There could have been terrible clashes between grandparents wanting to hold Julian while he slept, fussed, and defecated, but no such disturbances occurred. The grandmothers did most of the baby holding, of course. I hefted him a few times, but generally I prefer reading about babies to holding them. I find children more interesting when they are fifteen, although when Julian reaches that age I will be 85 years old.

Spring, 1957

Many Saturday nights in 1957 found me in a little bar in Paris, a few blocks from the Arc de Triomphe and then a half block left, on the right side of the street, drinking French beer, the flavor of which resembled two day old dishwater, and listening to Jerry Lee Louis on the juke box. It was the only place in Paris at that time with a juke box of American Rock and Roll, the real stuff, with duck-tail haircuts left lying on the floors of Army barber shops. Last week, Cypress Avenue, a Rock and Roll program produced in Kansas City, featured the music of the late 1950's. It lifted me right up and took me back to Paris, even though I hadn't ingested any kind of mind-altering drugs for weeks.

Last night, Saturday night, I used a mind-altering drug, gin, and decided to write about Paris in 1957, the year Elvis came to Germany in the U.S. Army, and some time after Earnest Hemingway left. It was hard to get laid in Paris unless you wanted to pay-for-it, and paying-for-it depleted the amount of money left to purchase beer, the mind-altering drug of choice at that time, so I spent most of my time in a nameless bar, drinking beer with strange people; very strange people, in fact, for whom the word 'metrosexual' was eventually coined.

I was only twenty years old, but, somehow, I had already realized that there existed a small population of people who, if summed in an adding machine, would yield the sum of vision, and that the remainder of the population if summed in the same adding machine would yield delusion. That bar was a gathering place for those who, though individually broken scraps, could occasionally pass through a pattern, like flecks of paper in a whirlwind, which contained truth; normally, though, we were all too drunk to notice.

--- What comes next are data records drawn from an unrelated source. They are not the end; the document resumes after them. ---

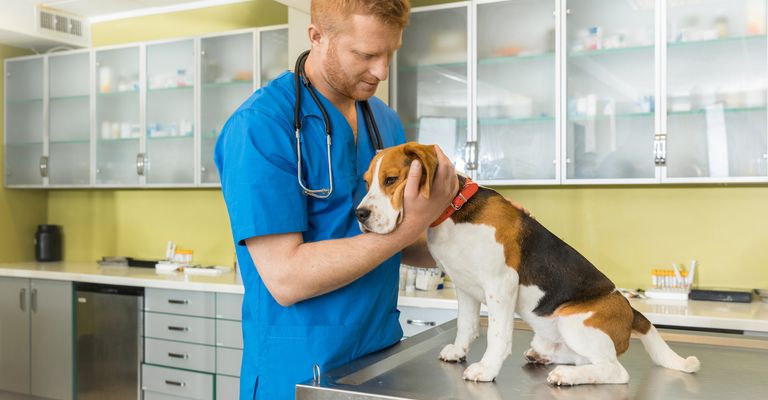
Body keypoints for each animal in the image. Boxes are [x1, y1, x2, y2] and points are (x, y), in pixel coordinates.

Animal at [356, 143, 700, 384]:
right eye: (366, 182)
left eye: (391, 180)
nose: (359, 214)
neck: (455, 212)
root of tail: (632, 312)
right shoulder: (464, 287)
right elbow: (466, 325)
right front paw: (459, 351)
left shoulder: (500, 285)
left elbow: (497, 335)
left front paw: (487, 369)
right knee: (591, 360)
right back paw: (547, 358)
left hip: (574, 320)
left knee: (615, 371)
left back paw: (567, 377)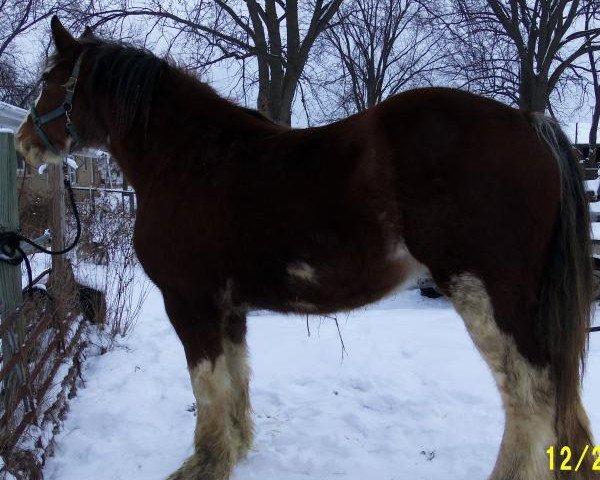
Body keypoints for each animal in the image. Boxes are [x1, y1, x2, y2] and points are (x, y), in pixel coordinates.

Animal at [16, 15, 592, 480]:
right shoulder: (229, 309)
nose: (22, 143)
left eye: (48, 81)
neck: (188, 159)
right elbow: (236, 378)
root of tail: (530, 123)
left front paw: (205, 462)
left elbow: (207, 385)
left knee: (532, 398)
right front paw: (236, 449)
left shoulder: (189, 304)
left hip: (490, 297)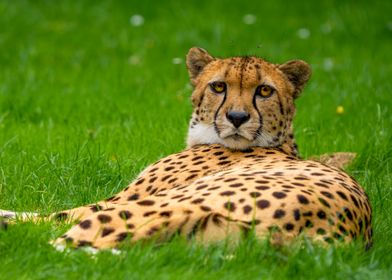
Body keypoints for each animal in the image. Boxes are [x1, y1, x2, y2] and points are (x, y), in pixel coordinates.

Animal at [0, 47, 372, 249]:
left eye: (264, 91)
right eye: (218, 86)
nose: (237, 117)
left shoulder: (120, 200)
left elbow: (55, 213)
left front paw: (9, 216)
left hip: (151, 207)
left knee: (60, 246)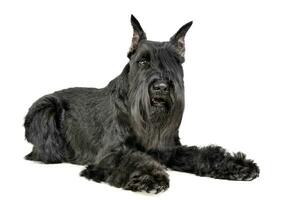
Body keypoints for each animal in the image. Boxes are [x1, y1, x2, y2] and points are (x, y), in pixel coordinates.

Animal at [23, 15, 260, 194]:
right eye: (143, 61)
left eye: (175, 61)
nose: (161, 87)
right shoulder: (111, 154)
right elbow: (130, 159)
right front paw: (150, 176)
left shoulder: (169, 149)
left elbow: (202, 153)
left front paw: (238, 166)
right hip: (45, 110)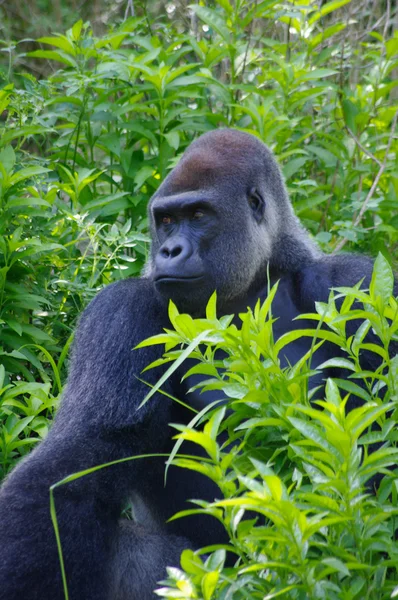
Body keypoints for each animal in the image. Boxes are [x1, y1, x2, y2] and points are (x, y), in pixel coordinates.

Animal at [0, 130, 394, 600]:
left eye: (199, 214)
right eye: (166, 220)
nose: (169, 250)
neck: (249, 286)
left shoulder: (354, 285)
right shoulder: (119, 311)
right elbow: (76, 464)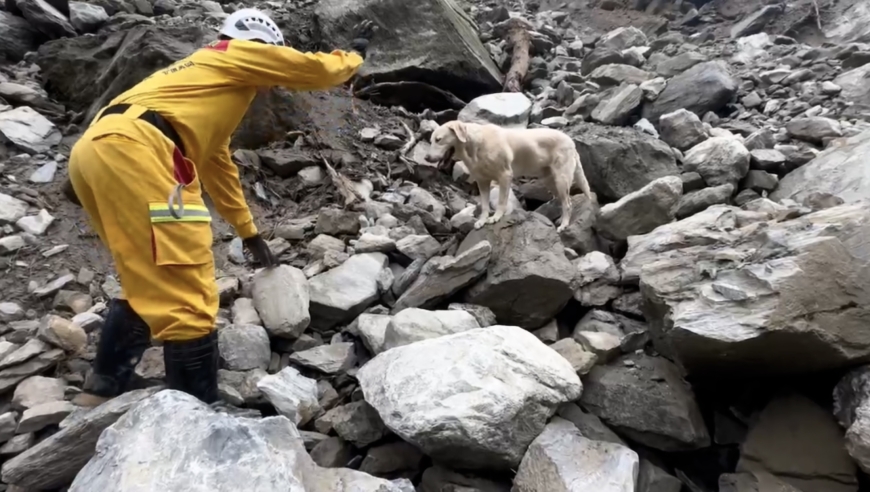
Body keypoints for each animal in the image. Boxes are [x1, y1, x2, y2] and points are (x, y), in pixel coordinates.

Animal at [426, 121, 596, 233]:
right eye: (431, 140)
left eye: (439, 139)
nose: (426, 157)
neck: (475, 146)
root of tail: (571, 141)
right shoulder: (482, 182)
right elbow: (485, 205)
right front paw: (482, 220)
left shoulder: (505, 176)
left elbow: (501, 201)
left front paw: (496, 217)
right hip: (549, 180)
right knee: (563, 201)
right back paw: (562, 219)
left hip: (561, 179)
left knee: (568, 203)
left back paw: (564, 225)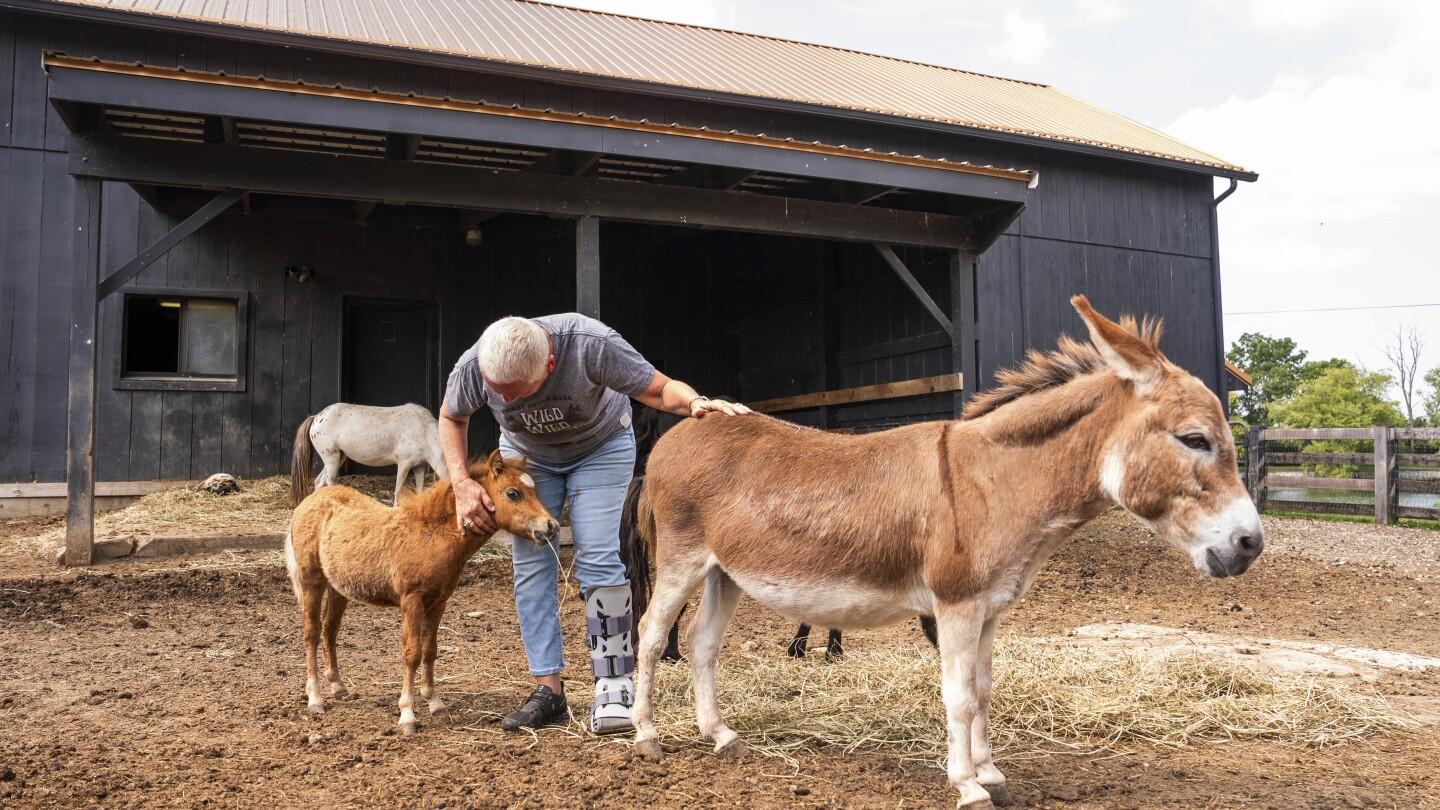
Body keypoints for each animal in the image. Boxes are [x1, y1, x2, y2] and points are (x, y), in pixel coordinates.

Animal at [283, 446, 558, 732]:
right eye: (513, 493)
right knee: (312, 633)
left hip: (338, 588)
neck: (431, 535)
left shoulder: (438, 602)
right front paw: (407, 715)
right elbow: (412, 653)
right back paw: (315, 698)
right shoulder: (411, 600)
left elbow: (430, 650)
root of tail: (308, 502)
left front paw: (435, 702)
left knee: (330, 630)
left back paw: (337, 686)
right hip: (311, 580)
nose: (550, 526)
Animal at [630, 296, 1261, 807]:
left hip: (726, 573)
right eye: (1195, 440)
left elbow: (983, 691)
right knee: (652, 635)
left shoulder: (989, 608)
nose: (1250, 544)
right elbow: (958, 696)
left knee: (701, 643)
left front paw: (992, 774)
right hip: (682, 560)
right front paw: (967, 786)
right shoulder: (956, 605)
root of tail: (685, 428)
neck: (992, 481)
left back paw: (720, 736)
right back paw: (646, 736)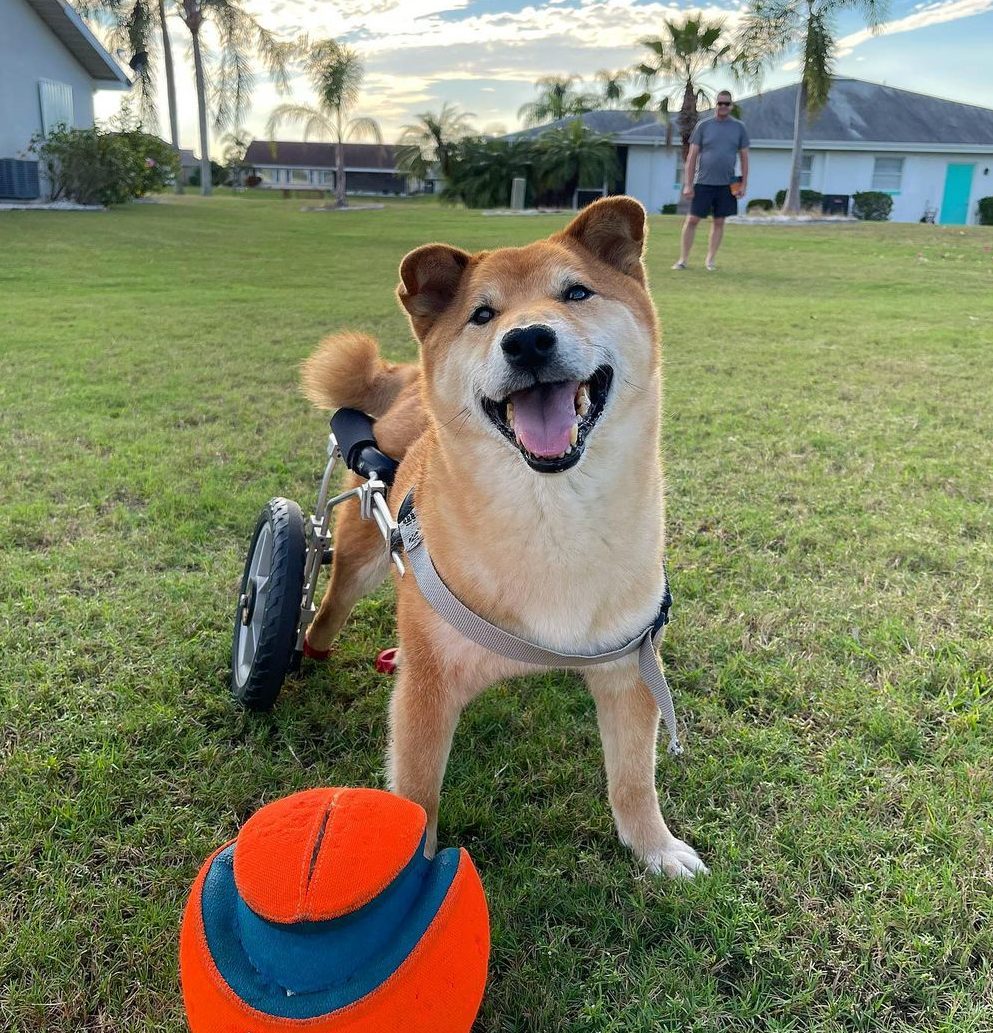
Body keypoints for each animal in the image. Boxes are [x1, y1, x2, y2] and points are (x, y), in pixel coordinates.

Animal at [299, 195, 706, 880]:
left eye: (576, 293)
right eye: (482, 314)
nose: (528, 338)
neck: (553, 519)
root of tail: (406, 381)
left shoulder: (629, 667)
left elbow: (632, 780)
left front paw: (655, 848)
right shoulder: (429, 690)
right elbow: (417, 794)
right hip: (359, 551)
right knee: (328, 603)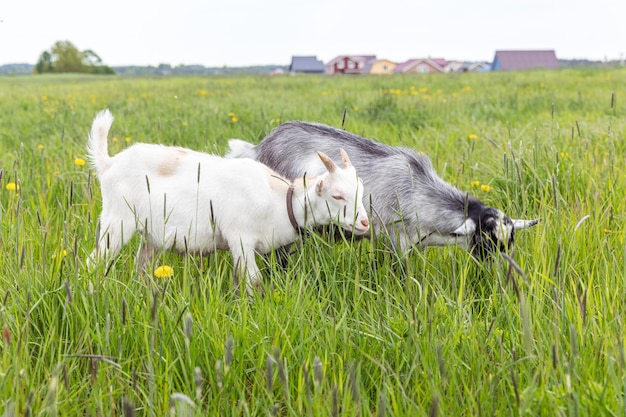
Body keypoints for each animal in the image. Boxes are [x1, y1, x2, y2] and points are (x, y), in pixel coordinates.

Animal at [84, 109, 366, 294]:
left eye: (361, 190)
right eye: (337, 195)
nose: (364, 222)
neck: (279, 201)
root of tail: (109, 163)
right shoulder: (240, 237)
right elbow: (253, 280)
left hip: (150, 236)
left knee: (141, 267)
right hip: (117, 221)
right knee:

Solange LeCoq was usually there on Saturday nights, or, to be more accurate, arriving between 2:00 and 3:00 am on Sunday mornings. She always dressed in black. Solange didn't speak English, and I didn't yet speak French. Nevertheless, we became lovers within a month of our first exchange of mutually unintelligible vocalizations. I became a very happy camper, even though five days of the week I was camping with a few thousand other guys in a mud hole called the Braconne Ordnance Depot. Actually, I was only happy when making love with Solange, and for maybe ten minutes afterward, then I reverted to generally crazy but with my eye on a hope for the future.

The music of Jerry Lee Lewis was a part of clear vision. Solange was a gateway to a universe on the other side of insanity. Was choosing Jerry Lee Lewis, while making love to Solange, an act of cowardice, ignorance, or enlightenment? The choice, I am afraid, was between cowardice and ignorance, and the only objective choice was 'both'. Did such choices exist anytime other than 1957, in Paris?

Who was it? Ernest Hemingway? William Burroughs? Lawrence Durrell? Me?? We were in a sidewalk café having coffee and a brioche. Solange said my name, and then gasped; I realized she was having an orgasm. Then she said, huskily, “One of my former lovers is across the street, standing in a doorway, watching us. I am spreading my thighs and teasing him. Isn't Paris wonderful in the Spring?” At least that was what I thought she was saying.

Later, Jerry Lee Louis was using piano and voice to create A Whole Lot of Shakin' Going On, Solange still had the question in her eyes, and I was still trying to figure out what season of the year it was.

Very late that night we stood beneath the Tour d'Eiffel, glowing in the reflections of the lights shining on the tower. We placed a park chair carefully in the center of the base of the Eiffel Tower. I undid my belt and trousers, letting them fall to my ankles, and sat down. Solange pulled down her panties, kicked them off , moved to me, and lowered herself onto me.

That is the sort of experience one can remember fifty years later. Sex, under the world's largest phallic symbol. I was drivin' my Chevy to the levee and we didn't even know it, yet.